Integrity + Accountability = Longevity (avoiding a slow fade)
by Major Lydia Pearson, USA Eastern Territory
It's a slow fade when you give yourself away,
It's a slow fade when black and white turn to grey,
Thoughts invade, choices made, a price to be paid
When you give yourself away.
People never crumble in a day.
It's a slow fade.
- Casting Crowns
These words have made a huge impression on me. Perhaps they remind me of character that is daily challenged, or maybe the fall of a leader. For whatever reason, God is using this song to keep me on his path. We don't need to look far to find leaders who started strong in Christianity, but their faith altogether slowly faded. Sometimes I think that leaders who keep their faith and finish well are the exceptions rather than the norm.
Major Lydia Pearson
USA Eastern Territory
So how does a leader avoid a slow fade? For me, this formula is the key: integrity + accountability = longevity.
What is meant by 'integrity'? Dictionaries define integrity as 'uncompromising adherence to moral principle, or honesty'. In a compromise-filled world, the ideal of uncompromising adherence is foreign. Honesty is hard to find, even in the Church. Yet on the other side of the spectrum, I've had many people tell me that I'm too honest.

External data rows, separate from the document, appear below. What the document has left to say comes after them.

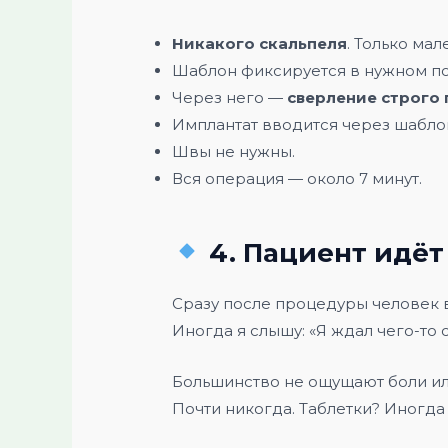
Никакого скальпеля
. Только ма
Шаблон фиксируется в нужном п
Через него —
сверление строго
Имплантат вводится через шабло
Швы не нужны.
Вся операция — около 7 минут.
4. Пациент идёт
Сразу после процедуры человек вс
Иногда я слышу: «Я ждал чего-то 
Большинство не ощущают боли или
Почти никогда. Таблетки? Иногда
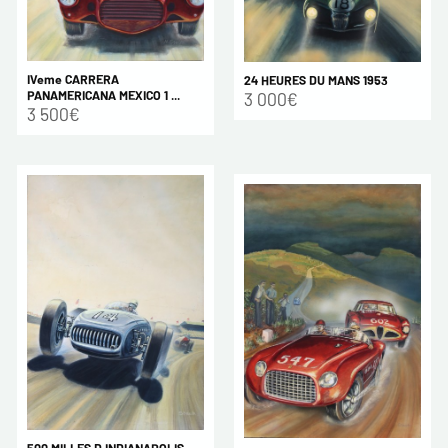
IVeme CARRERA
24 HEURES DU MANS 1953
PANAMERICANA MEXICO 1 ...
3 000€
3 500€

How can a person be too honest? You're either honest or you're not. There are no degrees of honesty. The songwriter says, 'It's a slow fade when black and white turn to grey.' It's easy to rationalise behaviour and justify wrong.
What is accountability? Dictionaries define it as 'the requirement of justifying something; or being answerable to someone'. Eventually I'm going to have to explain my actions to someone else. When a life is defined by the motto 'if it feels good, do it', 'look out for number one' or 'it's all about me', being accountable seems impractical. To keep from slowly fading we must remain accountable to God and others.
The life of Joseph is a perfect illustration of integrity and accountability. Joseph could easily have done wrong and rationalised his actions. After being put in charge of Potiphar's house, 'his master's wife took notice of Joseph and said, Come to bed with me! But he refused and though she spoke to Joseph day after day, he refused to go to bed with her or even be with her' (Genesis 39:7-8, 10 NIV).
Some might think Joseph was strange because he didn't give in to worldly standards. Yet, Joseph was respected by Potiphar. Potiphar had entrusted him with everything except for his wife. Joseph responds, 'How then could I do such a wicked thing and sin against God?' (Genesis 39:9 NIV).
Much of society does not recognise these concepts: 'a wicked thing' and 'a sin against God'. Because Joseph considered sleeping with his boss's wife 'wicked' speaks to his integrity. I consider this a black and white issue the moral issue is undebatable. When Potiphar's wife 'caught him by his cloak and said, Come to bed with me!, he left his cloak in her hand and ran out of the house' (Genesis 39:12 NIV). He showed uncompromising adherence to a moral principle. Joseph had integrity.
Joseph acknowledges that if he had submitted to Potiphar's wife, he would have sinned against God. He was accountable to someone beyond his immediate supervisor. Doing what was pleasing to God dominated his thinking.
What was the result of Joseph's integrity and accountability? Instead of a slow fade, Joseph experienced a slow glow as God raised him to second-in-command of Egypt. How do we keep from slowly fading as leaders? Integrity + accountability = longevity.